Justice n’est pas vengeance

Il restera dans l’histoire comme le grand chasseur de nazis, celui qui se battit pour offrir une justice aux six millions de juifs assassinés lors de la Shoah, celle-là même que leur refusèrent Alliés et pape, permettant ainsi à de nombreux bourreaux de fuir parfois à l’autre bout du monde.


Comme son titre l’indique, justice n’est pas vengeance. Et pourtant, Simon Wiesenthal, né en Galicie (aujourd’hui en Ukraine) en 1908 aurait pu nourrir un sentiment de vengeance puisqu’il perdit 89 membres de sa famille notamment sa mère assassinée dans le camp d’extermination de Belzec. Revenu des camps de la mort notamment de Mauthausen, Simon Wiesenthal décida alors de créer en 1947 le centre juif de documentation sur les crimes nazis qui s’établit à Vienne au début des années 60 et constitua des milliers de dossiers sur ces criminels qui vivaient parmi nous ou s’étaient réfugiés à l’étranger notamment en Amérique du Sud.

Les mémoires de Wiesenthal se lisent comme un véritable roman d’espionnage notamment lorsqu’il narre les traques des grands criminels nazis, d’Adolf Eichmann, l’architecte de la solution finale, de Franz Stangl, le commandant du camp de Treblinka, ou de Karl Silberbauer, le SS qui arrêta et déporta Anne Frank et sa famille. Le hasard, les méthodes utilisées à la limite de la légalité et de la moralité donnent assurément du piquant au livre. Wiesenthal fut prêt à tout pour parvenir à ses fins comme lorsqu’il paya le gendre de Franz Stangl, bien décidé à se venger de la fille de ce dernier qui l’avait quitté, pour lui révéler l’endroit où se cachait l’ancien commandant de Treblinka.

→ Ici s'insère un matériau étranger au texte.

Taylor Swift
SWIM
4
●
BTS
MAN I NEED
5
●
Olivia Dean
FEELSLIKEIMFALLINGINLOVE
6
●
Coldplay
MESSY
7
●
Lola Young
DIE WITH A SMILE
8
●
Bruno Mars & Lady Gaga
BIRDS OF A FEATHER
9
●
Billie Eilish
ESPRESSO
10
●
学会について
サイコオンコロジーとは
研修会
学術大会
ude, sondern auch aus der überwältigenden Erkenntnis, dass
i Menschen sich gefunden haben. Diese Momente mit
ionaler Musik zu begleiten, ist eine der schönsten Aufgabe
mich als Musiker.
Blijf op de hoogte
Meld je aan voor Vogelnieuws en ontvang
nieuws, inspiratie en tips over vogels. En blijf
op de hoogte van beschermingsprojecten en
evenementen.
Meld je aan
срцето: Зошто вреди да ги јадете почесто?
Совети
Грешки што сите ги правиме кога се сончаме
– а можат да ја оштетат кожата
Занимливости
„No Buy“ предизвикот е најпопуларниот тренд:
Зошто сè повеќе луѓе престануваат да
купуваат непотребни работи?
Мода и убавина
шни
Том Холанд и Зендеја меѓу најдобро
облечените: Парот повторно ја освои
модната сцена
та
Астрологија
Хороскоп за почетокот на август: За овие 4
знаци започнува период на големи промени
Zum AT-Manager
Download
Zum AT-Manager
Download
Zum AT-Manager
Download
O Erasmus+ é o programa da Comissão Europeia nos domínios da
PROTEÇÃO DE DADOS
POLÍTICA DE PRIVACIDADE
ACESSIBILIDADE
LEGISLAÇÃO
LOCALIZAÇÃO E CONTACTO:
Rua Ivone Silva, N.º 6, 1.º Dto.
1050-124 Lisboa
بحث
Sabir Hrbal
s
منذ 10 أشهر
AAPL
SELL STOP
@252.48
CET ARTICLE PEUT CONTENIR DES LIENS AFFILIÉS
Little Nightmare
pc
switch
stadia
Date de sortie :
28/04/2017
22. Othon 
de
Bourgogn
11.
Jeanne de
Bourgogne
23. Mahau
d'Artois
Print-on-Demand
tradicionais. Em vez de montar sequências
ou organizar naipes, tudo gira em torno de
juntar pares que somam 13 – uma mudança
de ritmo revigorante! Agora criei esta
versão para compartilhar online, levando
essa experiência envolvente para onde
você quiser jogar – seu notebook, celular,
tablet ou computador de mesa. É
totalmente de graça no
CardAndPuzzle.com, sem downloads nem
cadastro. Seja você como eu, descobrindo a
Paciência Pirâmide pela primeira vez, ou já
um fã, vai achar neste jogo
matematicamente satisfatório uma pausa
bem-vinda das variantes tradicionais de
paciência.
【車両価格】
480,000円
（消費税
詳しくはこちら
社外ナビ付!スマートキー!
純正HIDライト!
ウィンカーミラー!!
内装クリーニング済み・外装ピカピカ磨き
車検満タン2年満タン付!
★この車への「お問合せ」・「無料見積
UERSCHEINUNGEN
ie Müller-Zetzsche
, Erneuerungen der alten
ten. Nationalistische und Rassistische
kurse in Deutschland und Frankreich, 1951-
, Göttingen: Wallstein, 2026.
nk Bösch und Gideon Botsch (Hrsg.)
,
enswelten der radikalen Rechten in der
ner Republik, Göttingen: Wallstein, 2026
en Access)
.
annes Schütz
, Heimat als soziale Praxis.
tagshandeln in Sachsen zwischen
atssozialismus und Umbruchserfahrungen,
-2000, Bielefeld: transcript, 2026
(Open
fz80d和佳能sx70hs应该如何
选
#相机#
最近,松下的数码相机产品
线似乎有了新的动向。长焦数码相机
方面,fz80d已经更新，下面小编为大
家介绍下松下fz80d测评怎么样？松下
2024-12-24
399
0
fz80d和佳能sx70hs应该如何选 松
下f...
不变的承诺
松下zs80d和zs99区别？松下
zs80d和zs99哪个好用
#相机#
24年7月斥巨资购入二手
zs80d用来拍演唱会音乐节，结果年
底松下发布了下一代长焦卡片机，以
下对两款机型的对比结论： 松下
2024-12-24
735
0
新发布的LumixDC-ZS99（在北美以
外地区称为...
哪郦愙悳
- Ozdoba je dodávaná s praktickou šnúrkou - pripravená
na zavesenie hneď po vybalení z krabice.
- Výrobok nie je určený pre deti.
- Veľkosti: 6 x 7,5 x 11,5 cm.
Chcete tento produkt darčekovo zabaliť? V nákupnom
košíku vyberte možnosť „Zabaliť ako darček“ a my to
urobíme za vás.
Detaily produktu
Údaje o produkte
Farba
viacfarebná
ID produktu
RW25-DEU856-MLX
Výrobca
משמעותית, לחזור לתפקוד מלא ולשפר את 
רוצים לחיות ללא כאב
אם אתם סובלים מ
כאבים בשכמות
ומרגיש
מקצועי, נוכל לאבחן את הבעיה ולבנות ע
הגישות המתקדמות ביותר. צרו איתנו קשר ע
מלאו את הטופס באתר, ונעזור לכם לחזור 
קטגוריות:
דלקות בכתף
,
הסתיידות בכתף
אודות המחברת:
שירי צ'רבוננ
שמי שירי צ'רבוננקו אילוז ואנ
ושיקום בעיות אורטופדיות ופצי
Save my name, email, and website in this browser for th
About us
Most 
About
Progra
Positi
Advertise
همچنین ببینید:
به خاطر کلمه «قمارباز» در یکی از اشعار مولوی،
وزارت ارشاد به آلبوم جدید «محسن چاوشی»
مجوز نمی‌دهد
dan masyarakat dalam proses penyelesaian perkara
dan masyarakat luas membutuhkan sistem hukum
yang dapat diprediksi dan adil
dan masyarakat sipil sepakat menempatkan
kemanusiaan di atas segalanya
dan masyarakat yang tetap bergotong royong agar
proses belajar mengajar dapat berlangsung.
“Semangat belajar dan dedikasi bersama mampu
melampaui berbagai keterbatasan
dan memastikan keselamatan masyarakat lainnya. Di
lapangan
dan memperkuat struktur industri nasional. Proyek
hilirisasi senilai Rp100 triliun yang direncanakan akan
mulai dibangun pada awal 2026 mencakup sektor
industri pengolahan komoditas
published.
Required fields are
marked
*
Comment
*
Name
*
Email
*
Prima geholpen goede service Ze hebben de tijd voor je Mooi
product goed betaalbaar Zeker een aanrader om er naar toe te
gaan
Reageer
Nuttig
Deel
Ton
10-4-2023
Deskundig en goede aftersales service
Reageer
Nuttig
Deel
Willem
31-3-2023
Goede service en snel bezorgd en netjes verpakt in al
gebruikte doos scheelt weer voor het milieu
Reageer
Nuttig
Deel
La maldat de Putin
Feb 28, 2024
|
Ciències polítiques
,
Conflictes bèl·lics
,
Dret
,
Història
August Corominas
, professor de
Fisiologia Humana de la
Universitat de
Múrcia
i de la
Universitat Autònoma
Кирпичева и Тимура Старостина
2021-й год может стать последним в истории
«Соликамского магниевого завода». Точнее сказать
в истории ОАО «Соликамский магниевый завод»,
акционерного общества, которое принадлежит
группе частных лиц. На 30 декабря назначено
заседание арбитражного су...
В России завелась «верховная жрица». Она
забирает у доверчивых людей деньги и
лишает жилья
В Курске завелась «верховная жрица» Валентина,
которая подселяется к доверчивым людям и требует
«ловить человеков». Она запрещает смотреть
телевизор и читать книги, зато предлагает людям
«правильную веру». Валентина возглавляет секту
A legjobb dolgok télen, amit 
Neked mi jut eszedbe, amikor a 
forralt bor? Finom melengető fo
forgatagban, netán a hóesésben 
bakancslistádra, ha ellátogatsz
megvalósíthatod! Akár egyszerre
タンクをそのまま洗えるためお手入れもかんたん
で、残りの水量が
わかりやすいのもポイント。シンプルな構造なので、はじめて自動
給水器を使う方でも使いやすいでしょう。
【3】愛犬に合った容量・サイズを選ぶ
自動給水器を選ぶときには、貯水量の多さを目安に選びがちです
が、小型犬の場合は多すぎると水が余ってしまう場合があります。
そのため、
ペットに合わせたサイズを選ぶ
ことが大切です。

Pour autant, le livre reste une autobiographie et Wiesenthal, soucieux de médiatiser sa quête et d’édifier sa propre légende, s’arrangea parfois avec la réalité. Et le lecteur, s’il trouvera du plaisir à lire les innombrables chasses de nazis relatés par notre héros, ne doit pas tout prendre pour argent comptant. Ainsi lorsque Wiesenthal exagère le rôle du réseau Odessa, mythifié dans le roman de Frederick Forsyth (Le Dossier Odessa, 1972) ou son action dans l’arrestation d’Adolf Eichmann qui, selon Isser Harel, le directeur du Mossad qui enleva Eichmann en Argentine, fut insignifiante. Cependant Justice n’est pas vengeance offre aux lecteurs, notamment aux plus jeunes qui connaissent peu cette période, une belle leçon de courage et d’abnégation et l’espoir, à l’heure où d’autres crimes de guerre sont commis, que l’impunité de ceux qui les commettent ne dure jamais.

Par Laurent Pfaadt

Simon Wiesenthal, Justice n’est pas vengeance
Chez Robert Laffont, coll Arion, 672 p.